From: James Clark <jjc@jclark.com>
Date: Fri, 16 May 2014 12:12:11 +0700
Message-ID: <CANz3_EbRyogieB2kJX+ro5xZevguJTBLraCm0s5gbt6YFO-eUg@mail.gmail.com>
To: Dave Cramer <dauwhe@gmail.com>, Liam Quin <liam@w3.org>
Cc: "www-style@w3.org" <www-style@w3.org>
On Thu, May 15, 2014 at 11:16 PM, Dave Cramer <dauwhe@gmail.com> wrote:

>
> The ultimate question, of course, is what to call the subject itself. Are
> they drop caps? Initial caps? Drop initials? Versals? Lettrines?
>

They occur in scripts, such as Thai, that do not have capital letters, so
better to avoid using the term "caps".  I would call them "dropped initial
letters".

Generalizing from what I know about Thai and Latin scripts, the principles
seem to be as follows. A given font and script determine two alignment
points based on the top and bottom of "normal initial" letters in that
script. "Normal initial" implies capital letters for a bicameral script,
and without ascenders, descenders or combining marks.  (The initial letter
depth is typically going to be the point that would be aligned with the
Latin baseline in a line that mixes that script with Latin.) Call these two
alignment points the initial letter top and initial letter bottom.

Then:

- align the initial letter top of the dropped initial with the initial
letter top of the rest of the first line,
- align the initial letter bottom of the dropped initial with the initial
letter bottom of the nth-line
- choose the font size based on these alignments and the number of lines
that the initial letter is being dropped

There are two special cases to handle:

- When you have an abnormal initial glyph cluster that extends above the
normal initial letter top, then it just sticks out above the first line.
 However, in this case you have to pay attention to the positioning of the
baseline of the first line of the paragraph.  Generally you would want the
extra height of the initial letter not to affect the position of the first
baseline unless it would get too close to something above it. Note that the
extra height could be quite substantial with Thai, where you have multiple
levels of diacritics.

- When you have an abnormal initial glyph cluster that extends below the
normal initial letter bottom, there seem to be several reasonable
strategies:

a) Align normally, but indent sufficient additional lines to clear the
bottom of the cluster
b) Align based on the bottom of the bounding box of the drop initial,
increase the number of lines and don't change the font size
c) Align based on the bottom of the bounding box of the drop initial, keep
the number of lines the same, but scale the font

(I would need to do more research to see which of these three strategies is
most common for Thai.)  Liam, is this consistent with what you have seen
for other scripts?  I would guess it's probably correct for Chinese and
Devanagari, but I have no idea how dropped initial letters work in Arabic.

- DATA FOR ANALYSIS
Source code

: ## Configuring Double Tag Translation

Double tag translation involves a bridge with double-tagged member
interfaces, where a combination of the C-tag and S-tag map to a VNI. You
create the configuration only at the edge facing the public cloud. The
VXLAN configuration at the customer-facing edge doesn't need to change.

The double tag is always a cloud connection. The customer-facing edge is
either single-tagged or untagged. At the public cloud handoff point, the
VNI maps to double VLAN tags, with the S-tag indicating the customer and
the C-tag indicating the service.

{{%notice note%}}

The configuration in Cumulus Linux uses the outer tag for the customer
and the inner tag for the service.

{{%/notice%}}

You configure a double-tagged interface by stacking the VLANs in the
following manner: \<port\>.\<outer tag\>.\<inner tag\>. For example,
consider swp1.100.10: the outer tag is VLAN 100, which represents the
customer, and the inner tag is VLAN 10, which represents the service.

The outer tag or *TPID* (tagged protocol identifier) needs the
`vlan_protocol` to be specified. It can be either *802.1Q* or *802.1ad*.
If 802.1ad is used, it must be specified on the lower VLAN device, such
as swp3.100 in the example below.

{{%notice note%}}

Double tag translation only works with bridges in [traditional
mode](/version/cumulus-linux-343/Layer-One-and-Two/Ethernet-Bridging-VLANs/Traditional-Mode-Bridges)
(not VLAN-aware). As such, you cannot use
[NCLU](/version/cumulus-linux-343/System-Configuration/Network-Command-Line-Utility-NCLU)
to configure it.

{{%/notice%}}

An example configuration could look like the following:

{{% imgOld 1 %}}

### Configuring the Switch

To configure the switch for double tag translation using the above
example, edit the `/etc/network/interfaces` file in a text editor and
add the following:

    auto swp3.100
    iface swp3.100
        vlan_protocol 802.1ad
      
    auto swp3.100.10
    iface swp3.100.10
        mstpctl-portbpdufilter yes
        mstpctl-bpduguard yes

* * *

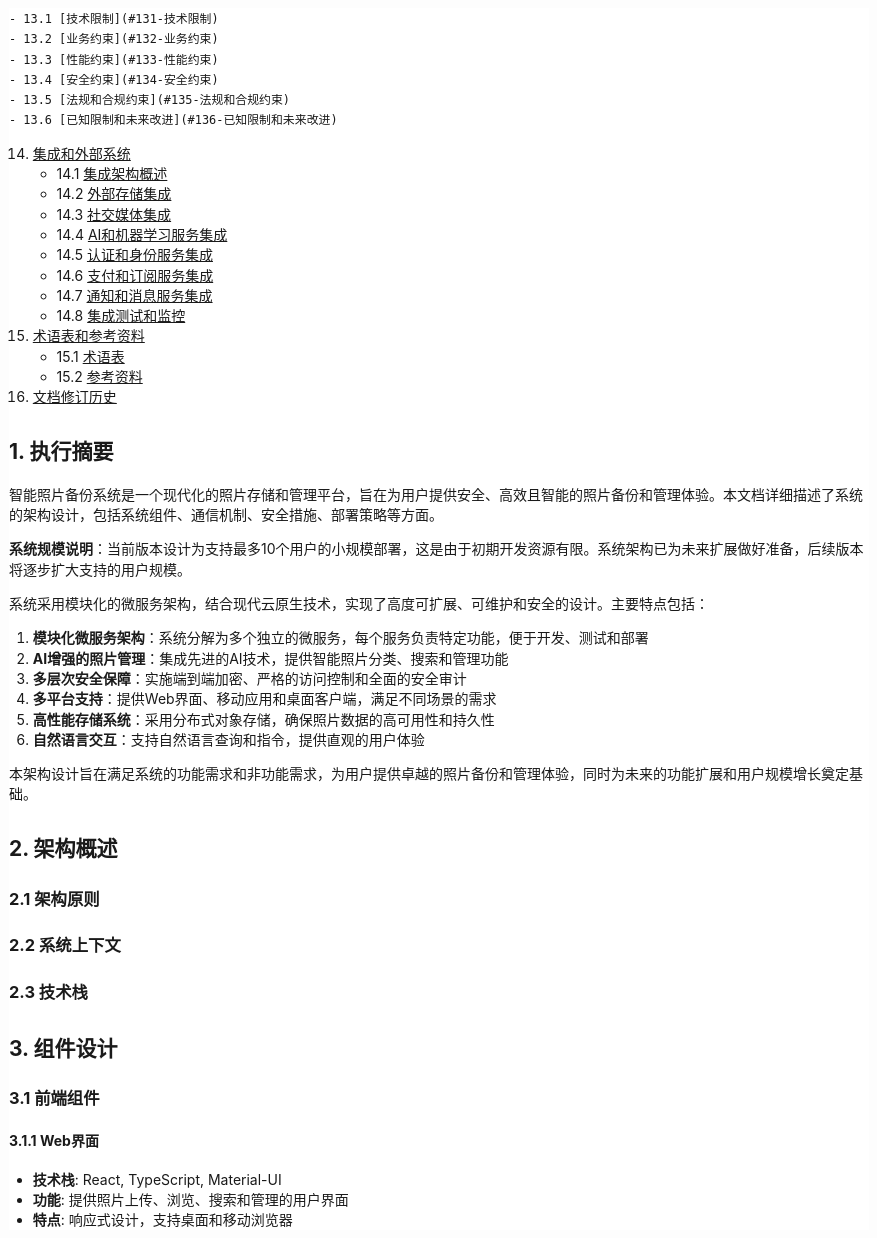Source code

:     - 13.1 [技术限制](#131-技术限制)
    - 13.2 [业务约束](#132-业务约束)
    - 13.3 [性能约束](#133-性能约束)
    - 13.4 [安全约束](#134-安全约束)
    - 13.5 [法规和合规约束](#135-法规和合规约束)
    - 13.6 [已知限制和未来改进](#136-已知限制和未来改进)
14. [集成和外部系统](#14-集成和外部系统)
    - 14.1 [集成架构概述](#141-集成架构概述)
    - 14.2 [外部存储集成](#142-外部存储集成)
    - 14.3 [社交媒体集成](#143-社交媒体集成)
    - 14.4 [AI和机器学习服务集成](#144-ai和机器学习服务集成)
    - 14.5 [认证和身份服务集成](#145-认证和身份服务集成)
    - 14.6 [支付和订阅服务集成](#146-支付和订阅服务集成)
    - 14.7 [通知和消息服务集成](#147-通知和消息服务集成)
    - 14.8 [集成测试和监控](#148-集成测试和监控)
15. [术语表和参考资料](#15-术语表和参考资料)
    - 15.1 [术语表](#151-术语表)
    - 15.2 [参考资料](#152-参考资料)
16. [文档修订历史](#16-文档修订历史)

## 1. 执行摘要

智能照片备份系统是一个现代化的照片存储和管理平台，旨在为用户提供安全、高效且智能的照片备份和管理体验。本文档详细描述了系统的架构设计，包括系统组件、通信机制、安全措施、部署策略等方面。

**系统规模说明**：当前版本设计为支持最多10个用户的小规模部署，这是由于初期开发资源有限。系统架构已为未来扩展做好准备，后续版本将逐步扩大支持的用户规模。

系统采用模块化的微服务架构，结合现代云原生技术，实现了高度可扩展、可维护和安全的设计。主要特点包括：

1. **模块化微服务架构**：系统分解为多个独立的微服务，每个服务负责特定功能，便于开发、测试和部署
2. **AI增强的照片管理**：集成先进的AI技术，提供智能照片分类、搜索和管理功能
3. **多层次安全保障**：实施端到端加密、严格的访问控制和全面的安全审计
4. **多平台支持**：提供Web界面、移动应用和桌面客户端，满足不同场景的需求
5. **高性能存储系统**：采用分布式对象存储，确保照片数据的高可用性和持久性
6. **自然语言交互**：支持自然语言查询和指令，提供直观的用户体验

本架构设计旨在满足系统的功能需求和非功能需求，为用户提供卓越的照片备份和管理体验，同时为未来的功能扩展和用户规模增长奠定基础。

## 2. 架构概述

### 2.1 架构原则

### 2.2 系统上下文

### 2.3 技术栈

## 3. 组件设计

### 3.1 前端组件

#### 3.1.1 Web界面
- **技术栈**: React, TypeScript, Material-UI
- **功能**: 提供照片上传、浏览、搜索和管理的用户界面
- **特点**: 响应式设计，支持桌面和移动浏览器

* * *

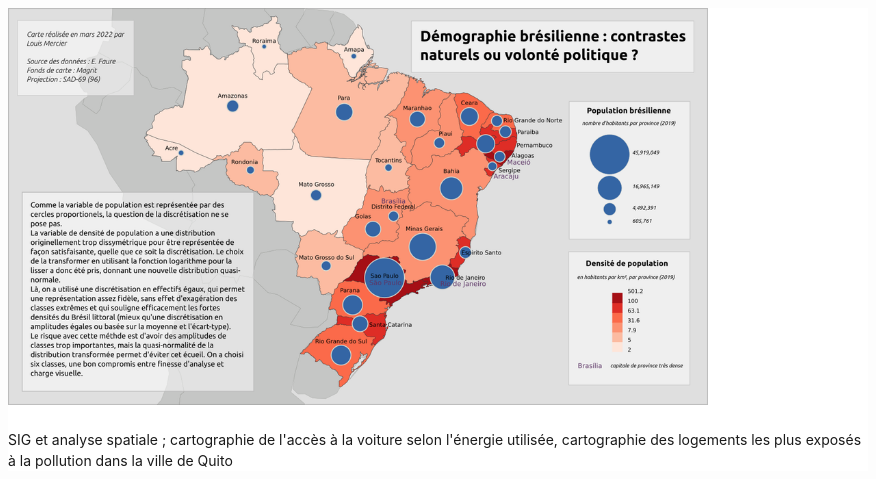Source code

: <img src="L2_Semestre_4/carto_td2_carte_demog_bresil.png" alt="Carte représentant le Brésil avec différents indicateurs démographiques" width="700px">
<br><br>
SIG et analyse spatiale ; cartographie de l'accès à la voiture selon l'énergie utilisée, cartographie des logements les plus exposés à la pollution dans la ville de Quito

- EXERCISE REQUIREMENTS
a. Transcribe the email about dropped initial letters between "There are two" and "the first line.", inclusive.
b. Name every writing script that the email about dropped initial letters mentions by name.
Rely on the email about dropped initial letters alone, not on the listing.

- EXERCISE ANSWERS
a.
There are two special cases to handle:

- When you have an abnormal initial glyph cluster that extends above the
normal initial letter top, then it just sticks out above the first line.

b. Thai, Latin, Chinese, Devanagari, Arabic